Short exercise:
Reproduce the passage of the campfire conversation article below between "Research among the" and "happens during daylight.", inclusive.

Extract:
__________

Campfire chat a chance for social bonding

From ABC News in Science, 23 September 2014:

The evolution of fire may have had major social impacts, as well as transforming our diet, according to new research.

Research among the Bushmen of the Kalahari has found sitting around a campfire at night enables conversations, storytelling, and social bonding that rarely happens during daylight.

Study author Dr Polly Wiessner, professor of anthropology at the University of Utah , analysed the content of 174 recorded or documented day and nighttime conversations among the Bushmen, as well as 68 other translated texts.

“I found this really fascinating difference between conversations by firelight and conversations in the day,” says Wiessner, whose research is published this week in Proceedings of the National Academy of Sciences.

While daytime talk tended to focus on economic matters and gossip, at night around the campfire, the conversation shifted away from the day-to-day tensions and towards singing, dancing, religious ceremonies and storytelling, and chat about common acquaintances.

__________

Information provided:
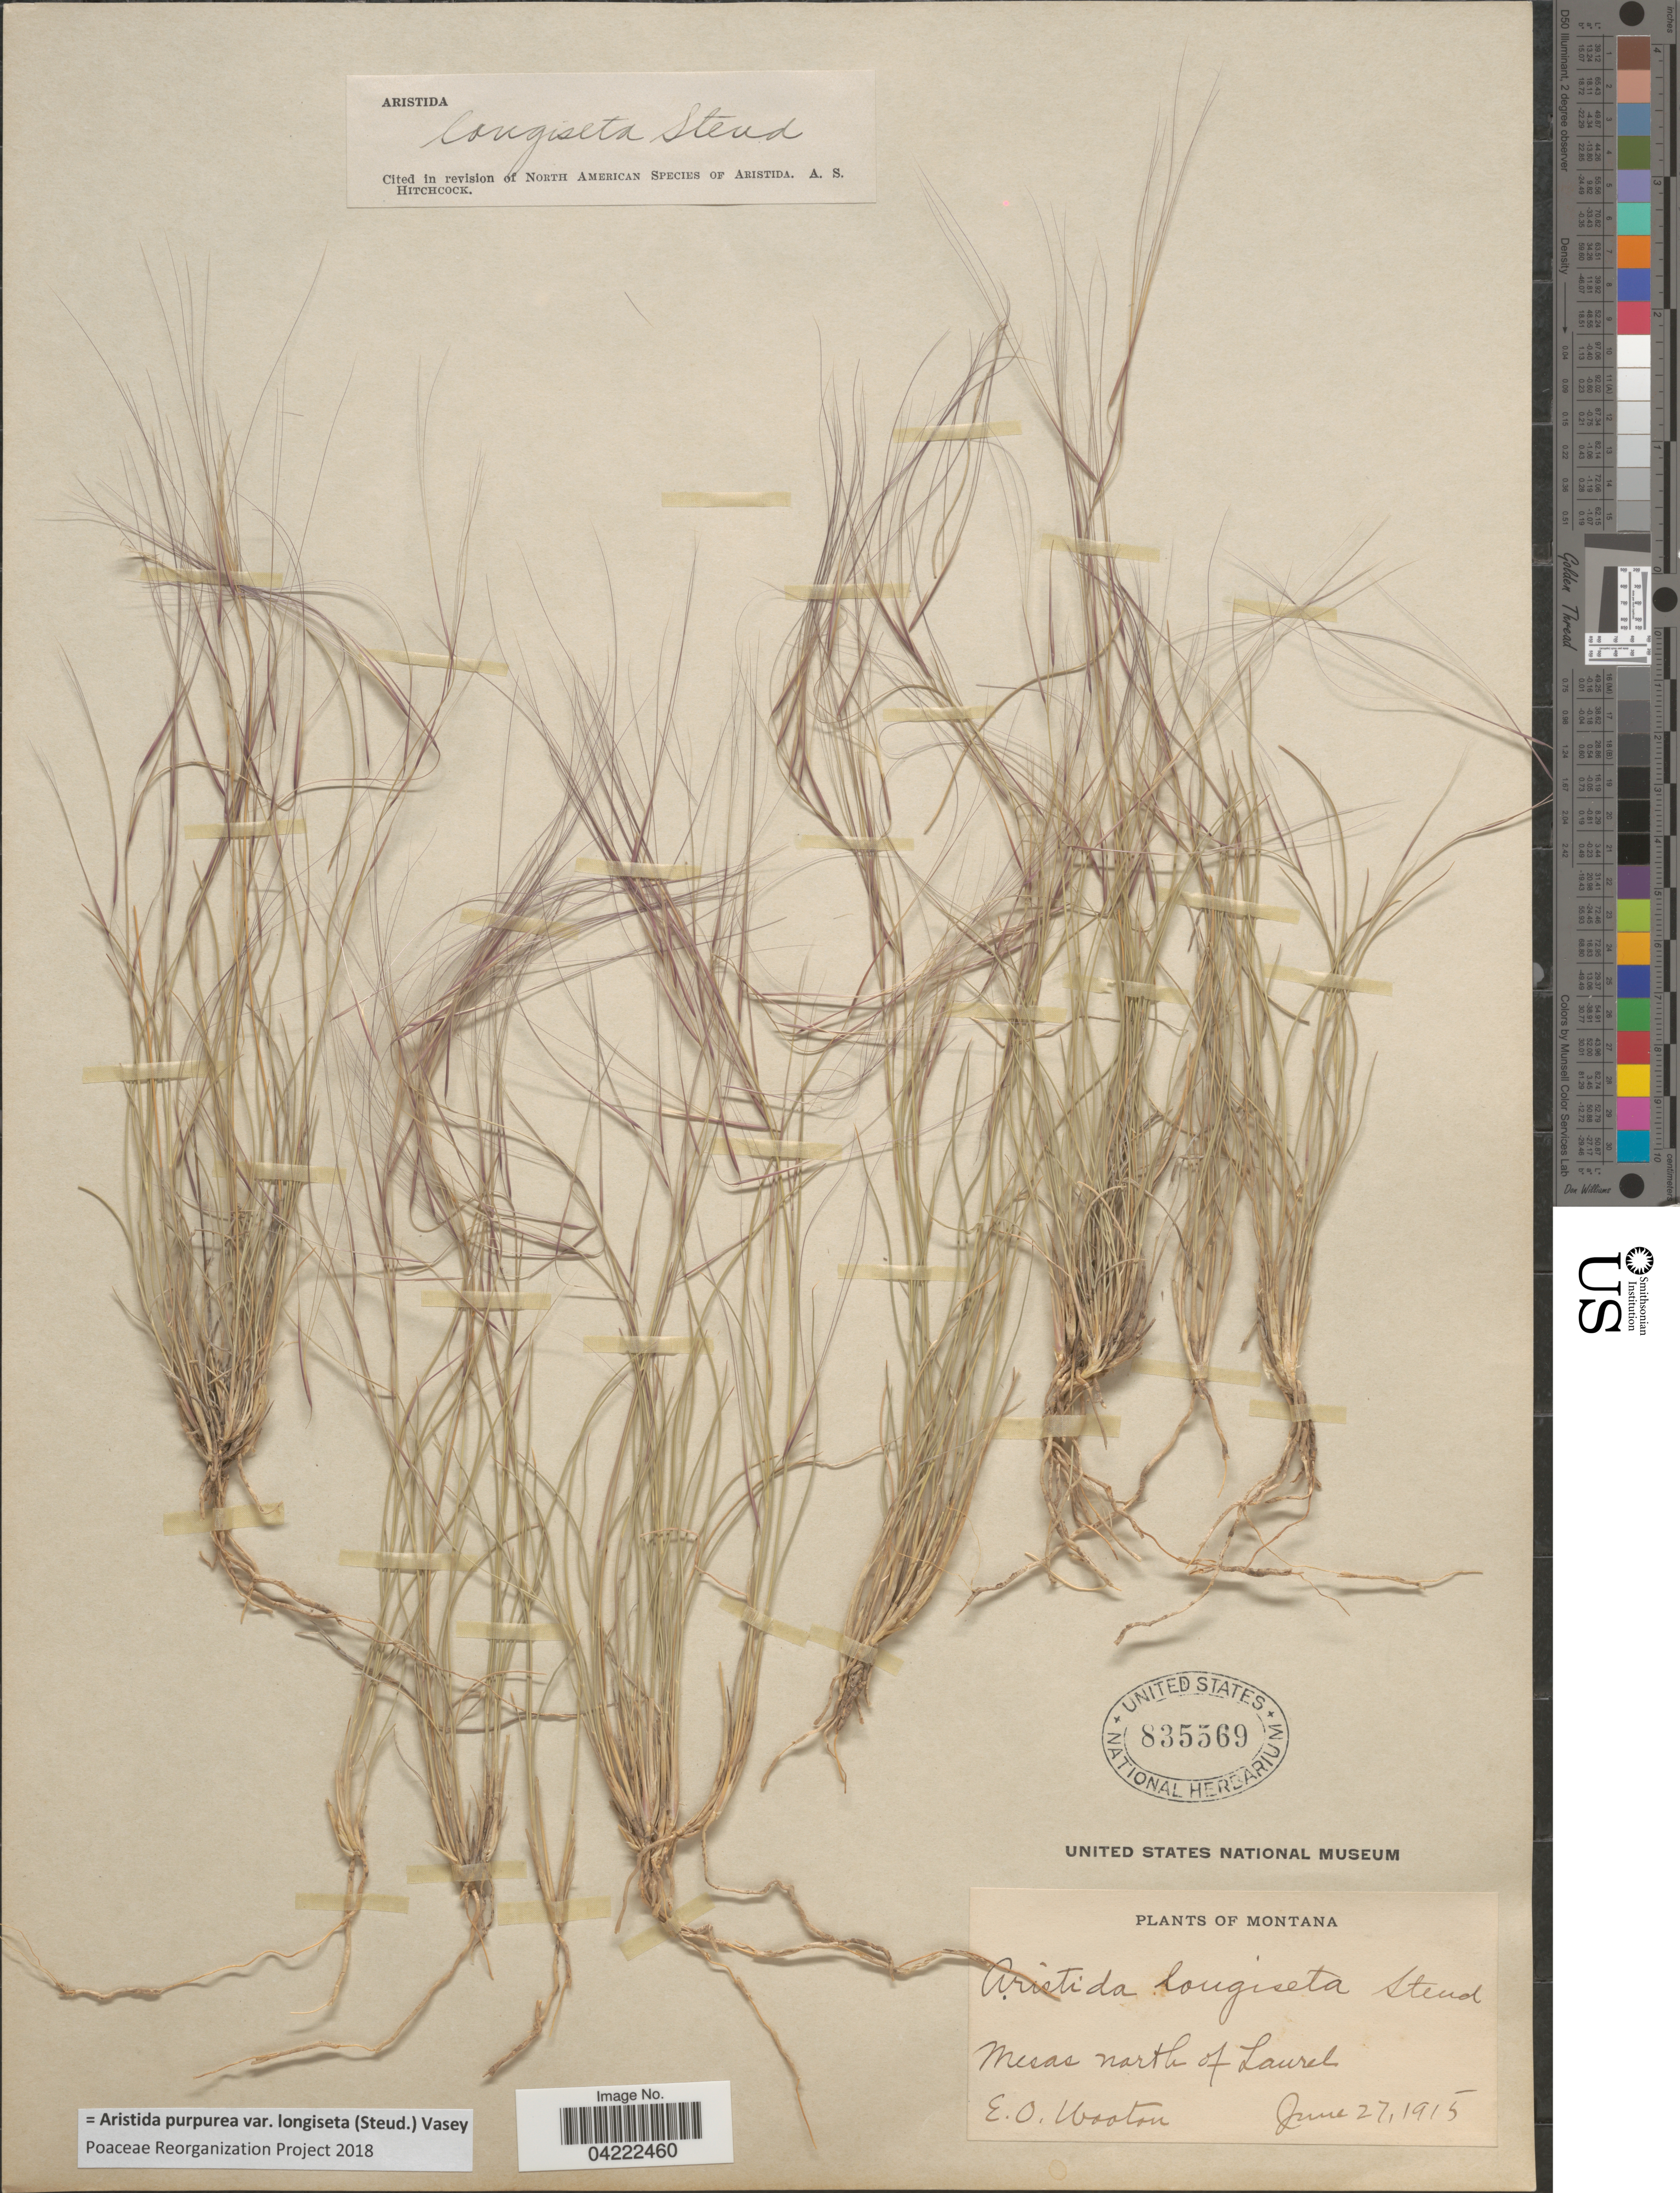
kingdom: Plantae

__________

Response:
Research among the Bushmen of the Kalahari has found sitting around a campfire at night enables conversations, storytelling, and social bonding that rarely happens during daylight.